Microsoft Defender Advanced Threat Protection is an enterprise endpoint security platform designed to help you prevent, detect, investigate, and respond to threats.

One of the most useful portals in the suite is the Microsoft Defender Security Center which allows you to monitor and respond to alerts of potential advanced threat activity or data breaches.



Learn more about Microsoft Defender ATP >

There are so many alerts to explore and configure, so it might take a while to figure out which alerts are most meaningful to your organisation. Once again, start small and build your list of automated remediation activities as you go.

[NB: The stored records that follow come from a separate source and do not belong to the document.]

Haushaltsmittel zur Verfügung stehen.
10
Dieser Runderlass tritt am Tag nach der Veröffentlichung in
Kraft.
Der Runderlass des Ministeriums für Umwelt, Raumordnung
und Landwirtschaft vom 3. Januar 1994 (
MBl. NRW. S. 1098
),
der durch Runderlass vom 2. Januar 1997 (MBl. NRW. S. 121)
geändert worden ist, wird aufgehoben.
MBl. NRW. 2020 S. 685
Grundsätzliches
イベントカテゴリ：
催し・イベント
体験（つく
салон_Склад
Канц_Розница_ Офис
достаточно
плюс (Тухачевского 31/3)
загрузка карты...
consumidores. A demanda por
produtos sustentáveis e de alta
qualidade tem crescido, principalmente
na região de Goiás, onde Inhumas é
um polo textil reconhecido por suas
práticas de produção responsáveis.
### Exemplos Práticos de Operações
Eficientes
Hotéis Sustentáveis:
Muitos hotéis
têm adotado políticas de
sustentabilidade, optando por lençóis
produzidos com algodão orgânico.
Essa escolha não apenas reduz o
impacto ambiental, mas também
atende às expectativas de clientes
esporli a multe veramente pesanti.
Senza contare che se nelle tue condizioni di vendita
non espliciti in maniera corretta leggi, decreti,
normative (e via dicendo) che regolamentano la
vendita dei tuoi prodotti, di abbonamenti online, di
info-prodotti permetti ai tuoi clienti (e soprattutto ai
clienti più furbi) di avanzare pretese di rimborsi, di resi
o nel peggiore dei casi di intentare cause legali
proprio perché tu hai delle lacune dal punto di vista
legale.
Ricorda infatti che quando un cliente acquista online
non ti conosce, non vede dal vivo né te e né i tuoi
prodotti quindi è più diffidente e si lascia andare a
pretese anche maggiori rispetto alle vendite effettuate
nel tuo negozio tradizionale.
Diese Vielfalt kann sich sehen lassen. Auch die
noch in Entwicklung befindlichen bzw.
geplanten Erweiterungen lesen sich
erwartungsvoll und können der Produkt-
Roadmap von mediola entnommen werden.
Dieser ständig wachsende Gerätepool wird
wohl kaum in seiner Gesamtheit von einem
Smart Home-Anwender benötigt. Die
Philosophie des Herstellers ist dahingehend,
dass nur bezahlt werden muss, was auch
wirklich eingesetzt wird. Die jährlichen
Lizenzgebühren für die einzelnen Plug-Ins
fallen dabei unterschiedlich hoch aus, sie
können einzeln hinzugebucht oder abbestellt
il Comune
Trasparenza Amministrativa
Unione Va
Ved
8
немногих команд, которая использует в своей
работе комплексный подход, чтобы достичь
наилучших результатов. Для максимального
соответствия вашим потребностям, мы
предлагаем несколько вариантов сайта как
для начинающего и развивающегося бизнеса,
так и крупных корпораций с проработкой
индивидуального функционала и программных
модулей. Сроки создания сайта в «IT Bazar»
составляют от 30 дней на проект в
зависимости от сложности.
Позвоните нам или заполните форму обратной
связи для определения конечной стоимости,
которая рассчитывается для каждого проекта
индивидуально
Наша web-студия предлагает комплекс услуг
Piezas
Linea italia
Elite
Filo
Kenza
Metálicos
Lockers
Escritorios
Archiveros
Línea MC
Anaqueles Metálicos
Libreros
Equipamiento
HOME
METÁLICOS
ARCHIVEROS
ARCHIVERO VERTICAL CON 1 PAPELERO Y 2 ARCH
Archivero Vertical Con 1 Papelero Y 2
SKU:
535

8. Setup effective security management processes.


Cloud adoption has pushed the border of your digital estate beyond the boundary of your physical network. Your data and users are not only in the Microsoft ecosystem, and so building your Security Operations centre around one vendor will only result in part of the story being told.

Microsoft Azure Sentinel fills this gap by making it easy to collect security data across your entire environment including devices, users, apps, servers, and any cloud. Sentinel uses the power of artificial intelligence to ensure you are identifying real threats quickly and unleashes you from the burden of traditional SIEMs by eliminating the need to spend time on setting up, maintaining and scaling infrastructure.



Learn more about Microsoft Azure Sentinel >

The Microsoft Security stack is full of portals, tools and tricks, but there's not one right way to do it. So before you start your security journey, think about what the threat is, what your biggest vulnerabilities are, and start planning.